== RECORDS SUPPLIED ==
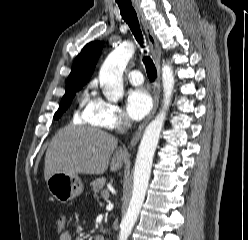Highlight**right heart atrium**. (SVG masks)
Here are the masks:
<instances>
[{"mask_svg": "<svg viewBox=\"0 0 248 240\" xmlns=\"http://www.w3.org/2000/svg\"><path fill=\"white\" fill-rule=\"evenodd\" d=\"M88 123L106 130L127 127L130 121L125 112L116 104L102 97H95L87 109Z\"/></svg>", "mask_w": 248, "mask_h": 240, "instance_id": "1", "label": "right heart atrium"}]
</instances>
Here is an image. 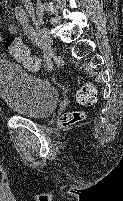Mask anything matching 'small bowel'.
Listing matches in <instances>:
<instances>
[{
  "label": "small bowel",
  "instance_id": "c3829d8e",
  "mask_svg": "<svg viewBox=\"0 0 123 201\" xmlns=\"http://www.w3.org/2000/svg\"><path fill=\"white\" fill-rule=\"evenodd\" d=\"M7 28H8V32L10 34H16L17 31H18L17 25L15 23H9ZM3 48H4L3 47V37L0 34V59L5 57L4 54H3ZM38 62H39V60H38ZM38 68H39V66H38ZM38 68H36L35 70H37Z\"/></svg>",
  "mask_w": 123,
  "mask_h": 201
}]
</instances>
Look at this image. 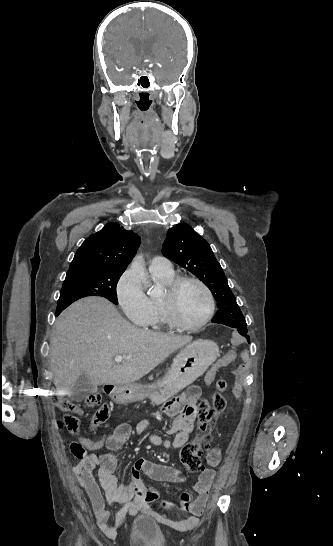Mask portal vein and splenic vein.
<instances>
[{
  "label": "portal vein and splenic vein",
  "mask_w": 333,
  "mask_h": 546,
  "mask_svg": "<svg viewBox=\"0 0 333 546\" xmlns=\"http://www.w3.org/2000/svg\"><path fill=\"white\" fill-rule=\"evenodd\" d=\"M130 359V356H127V357H123V356H120V355H116L115 358H114V361L117 362V363H120L124 360H128Z\"/></svg>",
  "instance_id": "obj_1"
}]
</instances>
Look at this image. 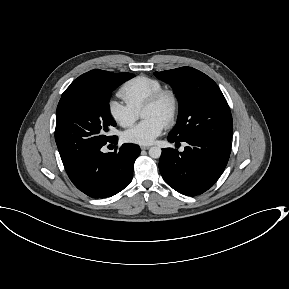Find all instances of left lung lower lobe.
<instances>
[{
  "label": "left lung lower lobe",
  "mask_w": 289,
  "mask_h": 289,
  "mask_svg": "<svg viewBox=\"0 0 289 289\" xmlns=\"http://www.w3.org/2000/svg\"><path fill=\"white\" fill-rule=\"evenodd\" d=\"M168 141L179 143L173 136ZM183 152L162 149L159 169L165 182L177 192L196 196L212 187L226 167L231 140L191 137Z\"/></svg>",
  "instance_id": "left-lung-lower-lobe-1"
}]
</instances>
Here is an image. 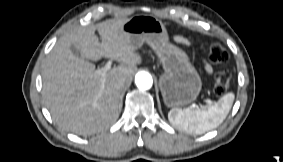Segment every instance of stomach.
I'll return each mask as SVG.
<instances>
[{
  "instance_id": "obj_1",
  "label": "stomach",
  "mask_w": 283,
  "mask_h": 162,
  "mask_svg": "<svg viewBox=\"0 0 283 162\" xmlns=\"http://www.w3.org/2000/svg\"><path fill=\"white\" fill-rule=\"evenodd\" d=\"M121 31L129 36L135 48L146 42L159 57L164 69L159 87L166 106H184L197 99L201 78L187 53L169 42L166 27L159 19L136 15L123 23Z\"/></svg>"
}]
</instances>
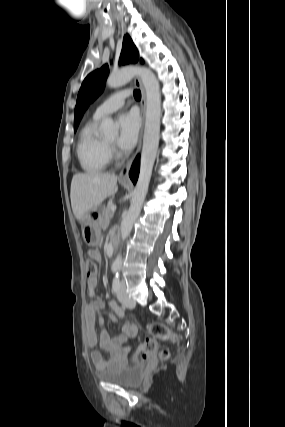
===
**GIVEN PROBLEM:**
Please return each line of the records that contains the string "path", copying every such line in full.

**COMPLETED EXERCISE:**
[{"mask_svg": "<svg viewBox=\"0 0 248 240\" xmlns=\"http://www.w3.org/2000/svg\"><path fill=\"white\" fill-rule=\"evenodd\" d=\"M88 123L106 130L127 127L130 121L125 112L116 104L102 97H95L87 109Z\"/></svg>", "mask_w": 248, "mask_h": 240, "instance_id": "1", "label": "right heart atrium"}]
  "mask_svg": "<svg viewBox=\"0 0 123 201\" xmlns=\"http://www.w3.org/2000/svg\"><path fill=\"white\" fill-rule=\"evenodd\" d=\"M7 28H8V32L10 34H16L17 31H18L17 25L15 23H9ZM3 48H4L3 47V37L0 34V59L5 57L4 54H3ZM38 62H39V60H38ZM38 68H39V66H38ZM38 68H36L35 70H37Z\"/></svg>",
  "mask_svg": "<svg viewBox=\"0 0 333 546\" xmlns=\"http://www.w3.org/2000/svg\"><path fill=\"white\" fill-rule=\"evenodd\" d=\"M130 359V356H127V357H123V356H120V355H116L115 358H114V361L117 362V363H120L124 360H128Z\"/></svg>",
  "mask_svg": "<svg viewBox=\"0 0 289 289\" xmlns=\"http://www.w3.org/2000/svg\"><path fill=\"white\" fill-rule=\"evenodd\" d=\"M168 141L179 143L173 136ZM183 152L162 149L159 169L165 182L177 192L196 196L212 187L226 167L231 140L191 137Z\"/></svg>",
  "mask_svg": "<svg viewBox=\"0 0 283 162\" xmlns=\"http://www.w3.org/2000/svg\"><path fill=\"white\" fill-rule=\"evenodd\" d=\"M121 31L129 36L135 48L146 42L159 57L164 69L159 87L166 106H184L197 99L201 78L187 53L169 42L166 27L159 19L136 15L123 23Z\"/></svg>"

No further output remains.